Os pastores evangélicos Wenderson Lima de Souza, de 32 anos, e Arielly Kamyla Moraes de Souza, de 24 anos, foram indiciados pela Polícia Civil de Roraima (PC-RR) devido a crimes sexuais envolvendo adolescentes.

A investigação revelou que o casal abusava de sua posição de liderança religiosa para cometer os atos ilícitos. Além disso, ofereciam dinheiro às vítimas, tanto em espécie quanto por transferências via Pix, enquanto as ameaçavam com punições internas da igreja para garantir que não falassem sobre os abusos.

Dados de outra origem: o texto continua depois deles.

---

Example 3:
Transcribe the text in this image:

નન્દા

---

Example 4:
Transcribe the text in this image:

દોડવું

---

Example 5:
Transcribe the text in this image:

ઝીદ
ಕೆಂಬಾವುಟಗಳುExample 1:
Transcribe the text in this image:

Documentos da própria instituição mencionavam sanções para aqueles que demonstrassem “rebeldia” ou “dissidência” em relação à liderança. Assim, denunciar os pastores significava ser acusado de dividir a comunidade religiosa, o que poderia resultar na expulsão dos fiéis. Aqueles que ocupavam cargos na diretoria da igreja também enfrentavam a possibilidade de perder suas funções se fossem considerados desleais à liderança. Essa dinâmica tornava a denúncia um ato com elevado custo pessoal e espiritual para as vítimas.

Instrumentalização da fé

No relatório final do inquérito, fica claro que os envolvidos usavam sua autoridade religiosa como forma de intimidar os membros da congregação e manter as vítimas sob controle, desencorajando qualquer questionamento sobre suas ações.

A delegada Kamilla Basto, que liderou a investigação, descreveu a situação encontrada. “Estamos diante de um caso complexo, especialmente pelo contexto em que ocorreram os delitos, explorando a fé e a vulnerabilidade espiritual das vítimas. A dissimulação dos indiciados foi um aspecto complicado, pois utilizaram a confiança depositada pelas vítimas como uma ferramenta de dominação e silenciamento”, afirmou.

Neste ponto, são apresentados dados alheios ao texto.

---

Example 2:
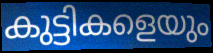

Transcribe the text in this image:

കുട്ടികളെയും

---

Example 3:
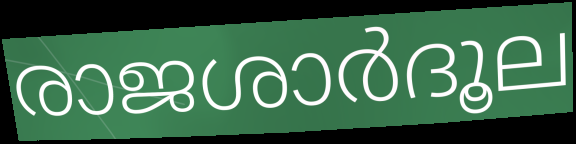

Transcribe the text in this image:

രാജശാർദൂല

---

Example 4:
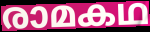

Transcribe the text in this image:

രാമകഥ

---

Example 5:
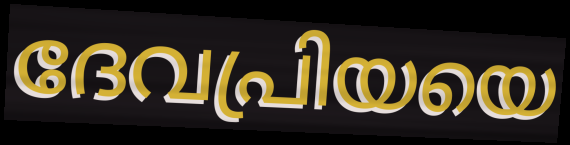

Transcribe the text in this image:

ദേവപ്രിയയെ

Segundo a PC-RR, não houve consentimento genuíno por parte das vítimas. Os acontecimentos ocorreram em um ambiente marcado por manipulação psicológica, abuso de autoridade religiosa e coerção. Nesse contexto, a fé não era apenas um pano de fundo; era o principal instrumento de controle.

Indiciamentos e próximos passos

Com o encerramento do inquérito, Wenderson Lima de Souza foi indiciado por seis delitos: estupro de vulnerável, importunação sexual, favorecimento à prostituição ou exploração sexual de crianças e adolescentes, registro não autorizado de intimidade sexual, fraude processual e falsidade ideológica.

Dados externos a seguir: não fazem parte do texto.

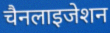
चैनलाइजेशनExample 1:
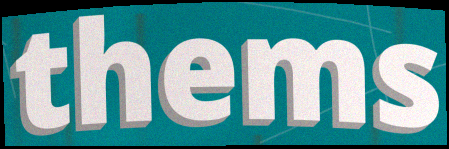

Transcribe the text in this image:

thems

Arielly Kamyla Moraes de Souza enfrentará acusações por estupro de vulnerável, importunação sexual e fraude processual.

A investigação também descobriu tentativas de destruição de provas. Uma mulher de 20 anos foi indiciada por fraude processual e corrupção de menores ao ajudar na destruição do celular do pastor com o auxílio de uma adolescente e uma das vítimas. Uma das jovens teria sido instruída a registrar um boletim de ocorrência (BO) falso para justificar o desaparecimento do dispositivo. O caso agora será encaminhado ao Ministério Público (MP), que decidirá sobre a apresentação da denúncia e o início da ação penal.